WHAT YOU HAVE TO DO:
Determine how many lines in the entries contain the word "Santa", and give that number with no other text.
= = = = =
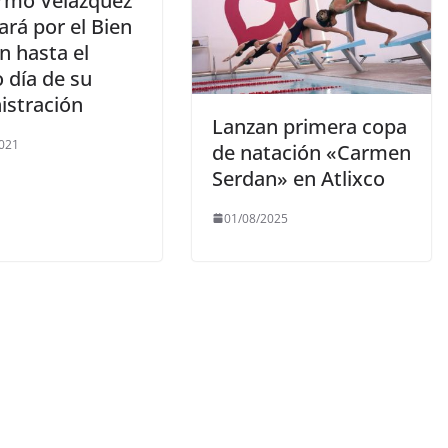
ermo Velázquez
ará por el Bien
 hasta el
 día de su
istración
Lanzan primera copa
021
de natación «Carmen
Serdan» en Atlixco
01/08/2025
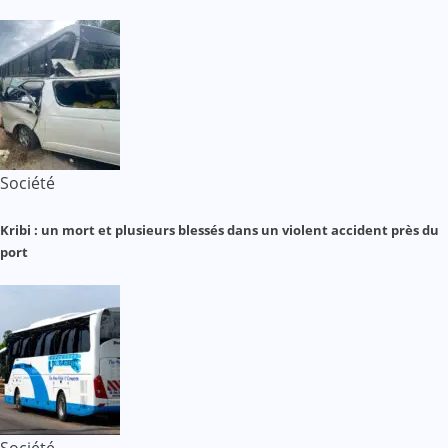
Société
Kribi : un mort et plusieurs blessés dans un violent accident près du
port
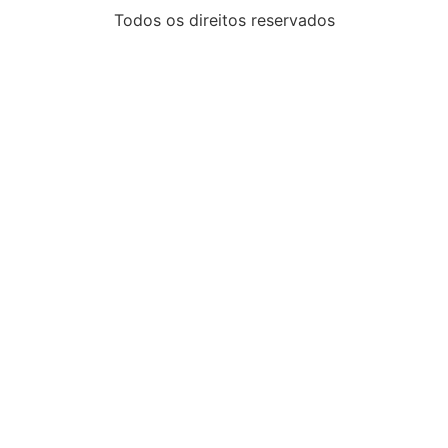
Todos os direitos reservados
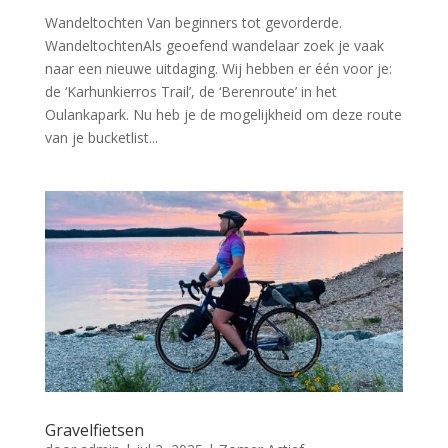
Wandeltochten Van beginners tot gevorderde.
WandeltochtenAls geoefend wandelaar zoek je vaak
naar een nieuwe uitdaging. Wij hebben er één voor je:
de ‘Karhunkierros Trail’, de ‘Berenroute’ in het
Oulankapark. Nu heb je de mogelijkheid om deze route
van je bucketlist...
Gravelfietsen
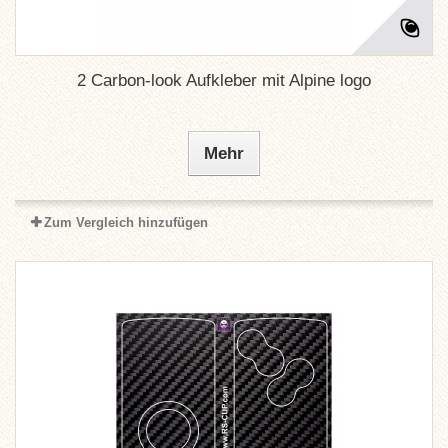
2 Carbon-look Aufkleber mit Alpine logo
Mehr
Zum Vergleich hinzufügen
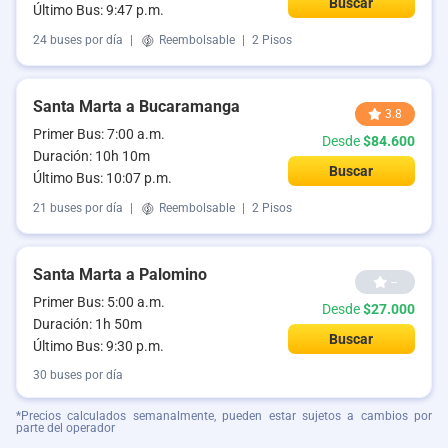
Buscar
Último Bus: 9:47 p.m.
24 buses por día
|
Reembolsable
|
2 Pisos
Santa Marta a Bucaramanga
3.8
Primer Bus: 7:00 a.m.
Desde
$84.600
Duración: 10h 10m
Buscar
Último Bus: 10:07 p.m.
21 buses por día
|
Reembolsable
|
2 Pisos
Santa Marta a Palomino
--
Primer Bus: 5:00 a.m.
Desde
$27.000
Duración: 1h 50m
Buscar
Último Bus: 9:30 p.m.
30 buses por día
*Precios calculados semanalmente, pueden estar sujetos a cambios por
parte del operador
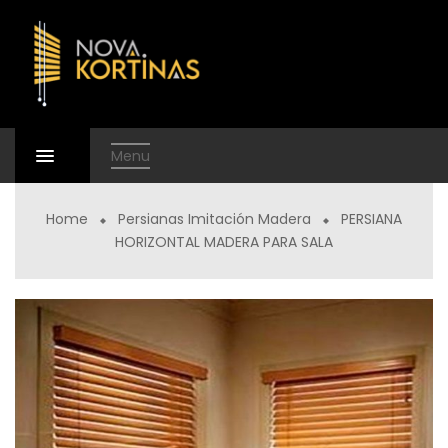
Menu
Home
Persianas Imitación Madera
PERSIANA
HORIZONTAL MADERA PARA SALA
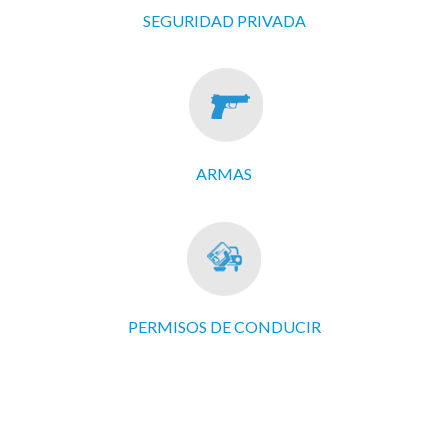
SEGURIDAD PRIVADA
ARMAS
PERMISOS DE CONDUCIR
= = = = =
RESPONSE TO THE EXERCISE:
2